• TEXT FOR ANALYSIS:
==*==
But being the amazing guy that he was, he was dignified. He was respectful. He was an elderly guy. And it was an intergenerational relationship, but they had been together over 20 years. And he accepted it. So my client did this, and he kept coming to see me. And now with this weight of this terrible burden off his chest, his feelings began to come back. Because there was no longer a giant “should”. This, he did not expect at all. I know I’m telling a few stories with this particular theme, but I think they’re important and rich stories.
So he didn’t know what to do. His feelings started coming back. And at one point he said to me, I think I’m in love with him. I think I’m still in love with him. So the next part of the journey was telling him. And he absolutely couldn’t do this. He just couldn’t do it. And his partner could not travel, because he was on oxygen. And I have permission to tell this story, of course. I wouldn’t do it otherwise. His partner was on oxygen.
And so I said, I’m going to go to your house. Because, my client had a letter, that, and the letter said, “I love you”. And he had not said the words I love you, maybe ever in this whole relationship. Or maybe it had just been a really long time. So the day came that we had our session in their apartment. I went over there, and sat down. And my client… And the guy’s partner knew that this was going to be a thing. That something was going to happen. That he had something he had to tell him.
And my partner read this card to him about how much he loved him, and how he didn’t realize it. And how he deeply realized it. And this was all a hundred percent authentic. He had to go through his authentic no, to find his authentic yes. But it was authentic. And his partner, just the joy in his face.
He said, oh my gosh. I’m going to go have a cocktail. Which he couldn’t do, but he was just saying that. He was so happy, but a very contained kind of guy. But he was really, really happy. And I got to witness that joy.
Are you in love enough: Making the ask is an act of intimacy heroism and listening to our partner’s ask is a holy act; it’s an act of love.
So pretty shortly thereafter… Because as I had said, his partner was very old and pretty ill. Very shortly, I think a few weeks after he said I love you, he came home from work one day. And his partner was lying on the floor. And he took him in his arms and just, he called the ambulance. And just took him in his arms, and held him. And said, I love you. His partner died within a day or two in the hospital.
But he died knowing that he was loved. Knowing that he was held. And knowing that they were together. And my client said that he thought that he was holding on, to hear those words. So that’s just an amazing story. And there’s no moral message that that’s what you have to do. The moral message here I think, is following your truth wherever it leads you.
Here’s something I have seen a lot. And this is something I’ve seen in my intensives. Because in my intensives, originally they were for people who were single and looking for a relationship. But someone contacted me and said, I’m in a relationship. And I want to explore, is this the right relationship?
And I said, okay. And then since then, this has happened many times. That people who are in a relationship and were just questioning, is this a healthy enough relationship? Is this a relationship I should be in, or not? Am I going to get my needs met? And they’ve gone through that existential process, being witnessed by the intensive community.
And the intensives are long. They’re six months long. So there’s really a lot of time for people to do this deep work, and this processing. And you can learn more about the intensives if you go to deeperdatingpodcast.com, and look at work with Ken.
==*==
• SET OF TASKS:
1) Can you reproduce everything in the relationship podcast excerpt from "But being the" down to "and rich stories.", word for word?
2) Would you resume the relationship podcast excerpt right after its final sentence?
The records that come next are separate material with no connection to the relationship podcast excerpt.

• EXTRACTED RECORDS:
==*==
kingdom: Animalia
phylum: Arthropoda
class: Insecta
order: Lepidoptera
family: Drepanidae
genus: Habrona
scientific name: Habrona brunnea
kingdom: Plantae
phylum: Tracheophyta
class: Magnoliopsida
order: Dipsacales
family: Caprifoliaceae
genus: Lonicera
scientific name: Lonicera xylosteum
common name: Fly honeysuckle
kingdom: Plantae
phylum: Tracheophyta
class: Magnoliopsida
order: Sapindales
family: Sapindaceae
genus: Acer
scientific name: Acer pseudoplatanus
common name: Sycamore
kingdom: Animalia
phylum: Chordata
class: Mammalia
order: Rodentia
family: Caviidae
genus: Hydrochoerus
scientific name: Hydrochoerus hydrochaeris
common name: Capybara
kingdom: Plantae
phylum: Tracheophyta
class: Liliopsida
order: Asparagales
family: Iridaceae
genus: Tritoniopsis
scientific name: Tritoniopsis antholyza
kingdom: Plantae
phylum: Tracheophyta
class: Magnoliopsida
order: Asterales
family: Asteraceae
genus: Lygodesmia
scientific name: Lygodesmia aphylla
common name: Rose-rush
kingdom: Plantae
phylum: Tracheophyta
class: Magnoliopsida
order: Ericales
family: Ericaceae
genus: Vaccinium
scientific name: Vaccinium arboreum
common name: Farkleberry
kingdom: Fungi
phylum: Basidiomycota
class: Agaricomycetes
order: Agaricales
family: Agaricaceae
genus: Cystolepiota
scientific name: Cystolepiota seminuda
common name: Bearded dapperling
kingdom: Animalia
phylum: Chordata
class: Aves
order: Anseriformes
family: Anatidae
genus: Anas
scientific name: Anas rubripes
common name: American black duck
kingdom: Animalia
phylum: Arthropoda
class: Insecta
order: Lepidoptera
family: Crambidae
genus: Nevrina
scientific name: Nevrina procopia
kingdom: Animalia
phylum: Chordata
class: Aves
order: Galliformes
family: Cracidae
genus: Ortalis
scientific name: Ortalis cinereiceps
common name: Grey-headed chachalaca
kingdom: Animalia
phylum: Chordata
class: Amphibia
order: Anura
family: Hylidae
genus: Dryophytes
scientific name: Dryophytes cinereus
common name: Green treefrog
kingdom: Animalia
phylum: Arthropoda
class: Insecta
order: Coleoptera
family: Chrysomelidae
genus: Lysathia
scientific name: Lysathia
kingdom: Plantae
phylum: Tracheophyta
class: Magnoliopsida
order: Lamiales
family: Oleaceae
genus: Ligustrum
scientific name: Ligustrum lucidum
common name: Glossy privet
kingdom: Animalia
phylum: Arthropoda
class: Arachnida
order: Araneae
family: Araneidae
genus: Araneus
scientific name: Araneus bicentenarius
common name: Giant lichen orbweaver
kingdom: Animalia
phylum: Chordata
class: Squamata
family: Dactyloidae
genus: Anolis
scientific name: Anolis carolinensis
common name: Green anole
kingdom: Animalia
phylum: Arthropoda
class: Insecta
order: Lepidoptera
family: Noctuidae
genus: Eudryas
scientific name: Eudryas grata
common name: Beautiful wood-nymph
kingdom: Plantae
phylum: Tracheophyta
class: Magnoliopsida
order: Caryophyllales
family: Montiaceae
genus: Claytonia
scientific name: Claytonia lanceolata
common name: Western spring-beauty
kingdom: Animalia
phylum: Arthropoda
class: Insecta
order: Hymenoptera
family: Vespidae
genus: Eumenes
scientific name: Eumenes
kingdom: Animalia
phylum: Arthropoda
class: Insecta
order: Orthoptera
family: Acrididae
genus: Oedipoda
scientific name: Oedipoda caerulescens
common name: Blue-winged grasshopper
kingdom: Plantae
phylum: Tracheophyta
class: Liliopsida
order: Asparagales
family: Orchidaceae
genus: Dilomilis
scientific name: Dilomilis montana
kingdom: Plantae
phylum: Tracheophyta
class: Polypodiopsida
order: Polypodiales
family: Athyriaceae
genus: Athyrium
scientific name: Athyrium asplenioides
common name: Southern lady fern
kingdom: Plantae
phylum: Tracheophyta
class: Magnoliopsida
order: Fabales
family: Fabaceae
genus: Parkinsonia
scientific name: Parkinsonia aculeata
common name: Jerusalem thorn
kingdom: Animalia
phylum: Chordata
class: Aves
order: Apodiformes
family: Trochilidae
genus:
==*==
• OUTPUTS FOR THE TASKS:
1)
But being the amazing guy that he was, he was dignified. He was respectful. He was an elderly guy. And it was an intergenerational relationship, but they had been together over 20 years. And he accepted it. So my client did this, and he kept coming to see me. And now with this weight of this terrible burden off his chest, his feelings began to come back. Because there was no longer a giant “should”. This, he did not expect at all. I know I’m telling a few stories with this particular theme, but I think they’re important and rich stories.

2)
Anyway, this has happened again and again so many times. And we witness the back and forth, and the struggling. But in that, there are certain things that I have seen. And I also think that this is a gift of having been a therapist for so, so many years. Is that I get to see patterns over long, long periods of time. But what I see again and again and again is that the person comes in not satisfied in their relationship, and they have a task.
And the task is first to dignify the needs that they’re having, that are not being met. To honor those needs. To realize that there are core gift parts of them. In other words, deep, deep and essential parts of their being, that are not being fed. That are not being watered. That are not being honored. So they’re not happy. And then what happens is, I think people come into this process thinking, I will get an answer. But they don’t end up getting an answer.
They end up earning an answer, by living with the question in the relationship. And usually what that means is totally swinging out, in terms of asking for what they want. Which is so not easy to do. It’s so not easy to do. It’s vulnerable, it’s embarrassing. It brings up our shyness.
When we’re talking about our core gifts, these are the most tender parts of ourselves. Places where we’ve been wounded. So asking for what we want, especially in a relationship where we’ve become inured to not getting it, oh man is that hard, and brave, and heroic. And I want to tell you that I think it’s different in every case. Some people, their partners can’t do it. But then they know, because they went to the mat. They went to the mat with being honest about who they are, and what they needed. They didn’t go to the mat from a place of anger.
Ultimately, they turned their anger into an ask. And they went to the mat with their ask. And they listened to what their partner had to say too. And often, they were surprised by their partner’s willingness to give it to them. Especially when these people had already done a lot of work at self honoring and self dignifying, so that the partner they were with had more capacity for that. But that’s something I’ve seen again and again.
And I would say that countless relationships end, because people are not willing to do their deep asks. And it’s heroic to do our deep asks in sex, in emotional needs. In what we want, and what we long for. There’s this speed bump, or this electrified… Or ring of fire. It’s a ring of fire that we have to step over, of embarrassment and humiliation. And fear of not getting our needs met.
And that ring of fire is holy. That is the fire of intimacy. And when we make that choice and step over that, and we’re held and caught, our love deepens and grows in profound ways in many cases. And then there’s the case of people who are in a relationship and ultimately, they know it’s not going to meet their needs. But it’s just so hard and so scary to get out of it.
And I’m going to share a story now, that is a story from a dear friend of mine. And it was an Italian great aunt of his. And she was the oldest… Maybe grandmother. I think it was grandmother. And she was the oldest sister. So she had to get married first, in this very conservative Italy culture back in those times. She had to get married first. So all of the other sisters had to wait. And she met guy after guy after guy, and she wasn’t in love enough.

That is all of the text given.